The issue is personal for Phil Anacker, co-owner of Flying Goat Coffee, which has two locations in Healdsburg and one in Santa Rosa.

Anacker typically negotiates directly with his suppliers, which results in a large amount of international travel. He contends that coffee is underpriced and that many farmers are struggling to make a living. He believes that customers will pay more for coffee that is grown sustainably.

For example, a Flying Goat coffee grown by Guatemalan farmer Dario Hernandez - along his land’s high volcanic slopes - is priced at $17 for a 12-ounce bag on its website.

“We are trying to pay at prices that in exchange we get sustainability and quality,” said Anacker, whose first shop opened in 1994 and focuses on single-origin coffee from small producers. “It’s about the way they grow coffee in responsibility to the environment and to the workers.”

Such attention to detail also applies to servers, as each barista gets about four months of training to ensure they can deliver a perfect cup to the customer, he said.

Flying Goat intends to open another Santa Rosa-area store this year, but Anacker said he wants to grow at his own pace, not be dictated by a certain growth metric that he must meet. He noted that he has been approached by investors for Flying Goat as coffee “is a hot thing.” But Anacker has rebuffed them because the move would likely stray from his mission. He pointed to the changes that Peet’s has undergone since it was sold to a German conglomerate in 2012 for nearly ?$1 billion, like the acquisition spree that included buying Intelligentsia Coffee & Tea of Chicago and Stumptown Coffee of Portland, Oregon.

“We work on a different metric than Peet’s and Starbucks,” Anacker said. “For us, we focus on the quality. If you do it really well, people will come.”

One advantage to operating out of the North Bay is that savvy customers will take extra steps to purchase from local producers, especially given the popularity of the farm-to-table food movement in the area.

“You don’t have to do a lot of hard selling on this issue,” Anacker said. “They get it already.”

Given the focus on premium coffee, each local provider is trying to create its own niche in the marketplace. Taylor Maid, for example, has seen growth in its cold, nitrogenated draft coffee, and it has a lab for trying out new items.

The iced coffee sector now comprises almost 10 percent of overall coffee revenue, according to IBISWorld, as it has gone from a seasonal drink during the summer to one consumed during the whole year.

“In particular, younger generations are more likely to prefer iced coffee, spurring this segment’s growth,” according to IBISWorld report on the industry.

At Acre, the focus is on pairing its premium coffee with food items as it tries new recipes in its kitchen run by culinary director Gillian Tyrnauer, who previously worked at Healdsburg’s SHED cafe.

It already has unveiled donuts - such as key lime and coconut chocolate - at its east Petaluma location and is working on hand pies.

“To grow the model, you have to offer food,” said Decosse, who noted North Bay shops must find other revenue sources as they do not get the foot traffic of urban areas like San Francisco and Oakland. Acre’s overall revenue is about $3 million annually and the company employs slightly more than 50 workers.

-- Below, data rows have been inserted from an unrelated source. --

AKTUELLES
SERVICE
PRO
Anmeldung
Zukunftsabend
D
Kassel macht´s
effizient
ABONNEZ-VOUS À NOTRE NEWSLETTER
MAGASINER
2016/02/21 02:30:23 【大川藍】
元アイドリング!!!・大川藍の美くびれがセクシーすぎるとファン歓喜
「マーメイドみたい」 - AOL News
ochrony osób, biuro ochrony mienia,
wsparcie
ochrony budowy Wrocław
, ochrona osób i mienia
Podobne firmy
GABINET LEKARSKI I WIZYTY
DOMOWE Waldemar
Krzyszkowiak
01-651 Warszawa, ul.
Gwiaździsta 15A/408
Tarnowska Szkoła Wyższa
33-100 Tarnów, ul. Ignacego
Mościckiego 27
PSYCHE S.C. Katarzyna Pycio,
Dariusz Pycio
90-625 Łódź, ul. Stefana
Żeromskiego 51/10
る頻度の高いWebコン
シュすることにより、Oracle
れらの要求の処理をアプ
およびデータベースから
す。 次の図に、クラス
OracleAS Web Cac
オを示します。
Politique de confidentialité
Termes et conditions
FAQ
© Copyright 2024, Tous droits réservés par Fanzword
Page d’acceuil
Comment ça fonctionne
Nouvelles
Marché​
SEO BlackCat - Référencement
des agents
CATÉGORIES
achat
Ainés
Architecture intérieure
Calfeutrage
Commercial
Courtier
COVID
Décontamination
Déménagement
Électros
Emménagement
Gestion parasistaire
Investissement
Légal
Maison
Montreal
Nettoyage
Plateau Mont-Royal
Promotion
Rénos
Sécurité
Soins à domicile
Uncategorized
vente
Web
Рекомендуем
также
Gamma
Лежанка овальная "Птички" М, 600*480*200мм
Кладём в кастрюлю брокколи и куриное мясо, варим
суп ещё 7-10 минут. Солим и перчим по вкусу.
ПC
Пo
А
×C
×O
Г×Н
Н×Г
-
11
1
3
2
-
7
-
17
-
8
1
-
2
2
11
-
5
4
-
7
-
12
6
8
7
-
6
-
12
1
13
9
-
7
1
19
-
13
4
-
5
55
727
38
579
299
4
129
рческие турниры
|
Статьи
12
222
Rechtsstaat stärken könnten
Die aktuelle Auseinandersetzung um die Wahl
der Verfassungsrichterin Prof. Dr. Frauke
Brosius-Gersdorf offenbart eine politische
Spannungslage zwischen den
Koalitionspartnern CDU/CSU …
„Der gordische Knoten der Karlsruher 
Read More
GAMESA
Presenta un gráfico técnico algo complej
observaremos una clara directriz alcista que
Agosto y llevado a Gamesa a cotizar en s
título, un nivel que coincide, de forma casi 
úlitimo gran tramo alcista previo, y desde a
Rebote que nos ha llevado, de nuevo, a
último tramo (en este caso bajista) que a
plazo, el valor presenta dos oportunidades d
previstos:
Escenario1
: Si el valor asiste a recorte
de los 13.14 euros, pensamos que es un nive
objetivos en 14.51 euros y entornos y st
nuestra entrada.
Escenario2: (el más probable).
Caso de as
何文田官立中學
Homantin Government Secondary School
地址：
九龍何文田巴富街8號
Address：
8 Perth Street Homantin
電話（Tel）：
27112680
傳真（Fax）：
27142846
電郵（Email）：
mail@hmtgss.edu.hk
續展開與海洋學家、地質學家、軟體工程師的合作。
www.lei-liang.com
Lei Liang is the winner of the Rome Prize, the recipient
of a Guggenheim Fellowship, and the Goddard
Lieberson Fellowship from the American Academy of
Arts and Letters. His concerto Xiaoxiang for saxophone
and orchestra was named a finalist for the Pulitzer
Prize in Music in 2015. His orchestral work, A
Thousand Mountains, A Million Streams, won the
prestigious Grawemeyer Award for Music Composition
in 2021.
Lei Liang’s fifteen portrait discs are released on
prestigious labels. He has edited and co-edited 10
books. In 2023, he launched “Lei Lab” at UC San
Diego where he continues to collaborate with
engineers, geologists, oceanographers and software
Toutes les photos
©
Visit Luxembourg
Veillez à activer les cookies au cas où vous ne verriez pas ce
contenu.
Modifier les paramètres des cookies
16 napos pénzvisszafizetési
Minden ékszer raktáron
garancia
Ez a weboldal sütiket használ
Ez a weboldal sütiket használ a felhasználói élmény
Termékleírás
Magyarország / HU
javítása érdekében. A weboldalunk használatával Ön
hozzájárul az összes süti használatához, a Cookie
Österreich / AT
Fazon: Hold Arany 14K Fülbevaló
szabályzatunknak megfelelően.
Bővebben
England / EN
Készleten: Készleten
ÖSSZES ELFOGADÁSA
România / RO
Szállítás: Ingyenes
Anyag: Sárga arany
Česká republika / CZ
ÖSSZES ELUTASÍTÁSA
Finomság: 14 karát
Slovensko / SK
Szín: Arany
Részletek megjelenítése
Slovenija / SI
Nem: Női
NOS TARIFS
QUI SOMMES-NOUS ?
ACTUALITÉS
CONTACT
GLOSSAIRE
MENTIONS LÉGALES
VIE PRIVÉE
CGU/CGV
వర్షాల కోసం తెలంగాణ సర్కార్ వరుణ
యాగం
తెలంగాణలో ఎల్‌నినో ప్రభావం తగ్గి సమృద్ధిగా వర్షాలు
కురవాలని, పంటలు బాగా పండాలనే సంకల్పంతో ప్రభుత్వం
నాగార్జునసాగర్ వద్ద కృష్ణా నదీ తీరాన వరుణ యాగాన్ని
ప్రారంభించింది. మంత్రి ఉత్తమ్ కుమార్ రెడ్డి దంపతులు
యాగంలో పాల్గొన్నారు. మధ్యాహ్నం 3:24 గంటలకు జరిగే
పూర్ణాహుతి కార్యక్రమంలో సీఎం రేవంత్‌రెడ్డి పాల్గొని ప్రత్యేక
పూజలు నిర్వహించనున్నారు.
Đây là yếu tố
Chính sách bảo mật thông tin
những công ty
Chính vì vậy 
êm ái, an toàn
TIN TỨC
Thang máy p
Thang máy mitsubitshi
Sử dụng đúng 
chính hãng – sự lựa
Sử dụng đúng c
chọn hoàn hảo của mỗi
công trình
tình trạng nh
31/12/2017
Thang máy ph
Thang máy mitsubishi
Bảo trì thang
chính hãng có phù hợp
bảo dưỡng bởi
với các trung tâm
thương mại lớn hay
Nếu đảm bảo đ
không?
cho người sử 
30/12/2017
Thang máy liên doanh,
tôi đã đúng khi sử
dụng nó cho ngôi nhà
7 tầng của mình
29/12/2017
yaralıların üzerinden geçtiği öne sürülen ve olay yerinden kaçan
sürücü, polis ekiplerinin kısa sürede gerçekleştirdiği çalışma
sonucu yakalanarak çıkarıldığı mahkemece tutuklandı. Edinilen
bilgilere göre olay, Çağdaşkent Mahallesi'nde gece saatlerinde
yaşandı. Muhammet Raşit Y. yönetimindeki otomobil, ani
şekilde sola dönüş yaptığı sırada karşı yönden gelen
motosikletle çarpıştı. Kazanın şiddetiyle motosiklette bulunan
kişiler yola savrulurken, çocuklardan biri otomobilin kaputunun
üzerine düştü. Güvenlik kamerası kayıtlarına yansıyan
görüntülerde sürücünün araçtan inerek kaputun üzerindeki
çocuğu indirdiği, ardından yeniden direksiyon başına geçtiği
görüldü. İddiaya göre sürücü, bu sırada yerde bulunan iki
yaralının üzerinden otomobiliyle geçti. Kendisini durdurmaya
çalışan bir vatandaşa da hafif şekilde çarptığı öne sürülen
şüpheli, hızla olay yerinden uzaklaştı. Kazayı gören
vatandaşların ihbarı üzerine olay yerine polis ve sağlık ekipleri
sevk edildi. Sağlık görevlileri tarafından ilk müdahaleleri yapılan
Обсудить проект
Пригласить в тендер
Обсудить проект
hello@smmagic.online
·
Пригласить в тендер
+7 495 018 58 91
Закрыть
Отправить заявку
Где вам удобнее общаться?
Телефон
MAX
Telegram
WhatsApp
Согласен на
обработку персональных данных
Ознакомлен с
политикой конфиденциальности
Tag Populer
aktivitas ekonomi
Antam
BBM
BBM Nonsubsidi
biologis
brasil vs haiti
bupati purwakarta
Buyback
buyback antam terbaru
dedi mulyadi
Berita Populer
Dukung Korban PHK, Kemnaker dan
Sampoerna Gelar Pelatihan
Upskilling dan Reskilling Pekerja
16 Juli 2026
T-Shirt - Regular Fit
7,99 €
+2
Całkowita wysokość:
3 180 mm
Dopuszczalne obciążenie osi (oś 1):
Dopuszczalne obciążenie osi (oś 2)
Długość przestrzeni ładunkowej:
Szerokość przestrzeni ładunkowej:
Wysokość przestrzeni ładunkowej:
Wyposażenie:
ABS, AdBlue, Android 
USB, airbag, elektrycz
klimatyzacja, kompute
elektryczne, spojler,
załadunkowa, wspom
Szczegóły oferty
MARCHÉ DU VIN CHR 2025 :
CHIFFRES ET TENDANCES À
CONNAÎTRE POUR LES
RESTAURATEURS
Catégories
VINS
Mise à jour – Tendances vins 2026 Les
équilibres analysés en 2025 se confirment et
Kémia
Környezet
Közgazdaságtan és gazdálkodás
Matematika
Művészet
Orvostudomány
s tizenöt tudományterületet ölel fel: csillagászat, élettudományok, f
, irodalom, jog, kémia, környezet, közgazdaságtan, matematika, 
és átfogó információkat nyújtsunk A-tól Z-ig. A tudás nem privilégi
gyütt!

Still, Decosse prides himself on the affordability of his dishes, where a grilled cheese and soup combo for lunch totals about $7.

“We’re constantly innovating to stay competitive,” said Decosse, who added that he is exploring a subscription coffee delivery service as well. “The big thing for us now is trying to think about savory (items).”

Acre has funded its expansion through its profits and has not relied on loans or investors, he said, preferring to grow at its own pace - though Decosse would like to get to 20 stores. He notes, however, the market is getting more competitive for entrants who want to have more than one location.

“The clock is ticking and in ?10 years there won’t be the opportunity there is today,” he said.

But for the short-term, it’s a bull market for those looking for their caffeine fix.

“There is so much room for coffee shops everywhere,” he said. “There is so much to go around.”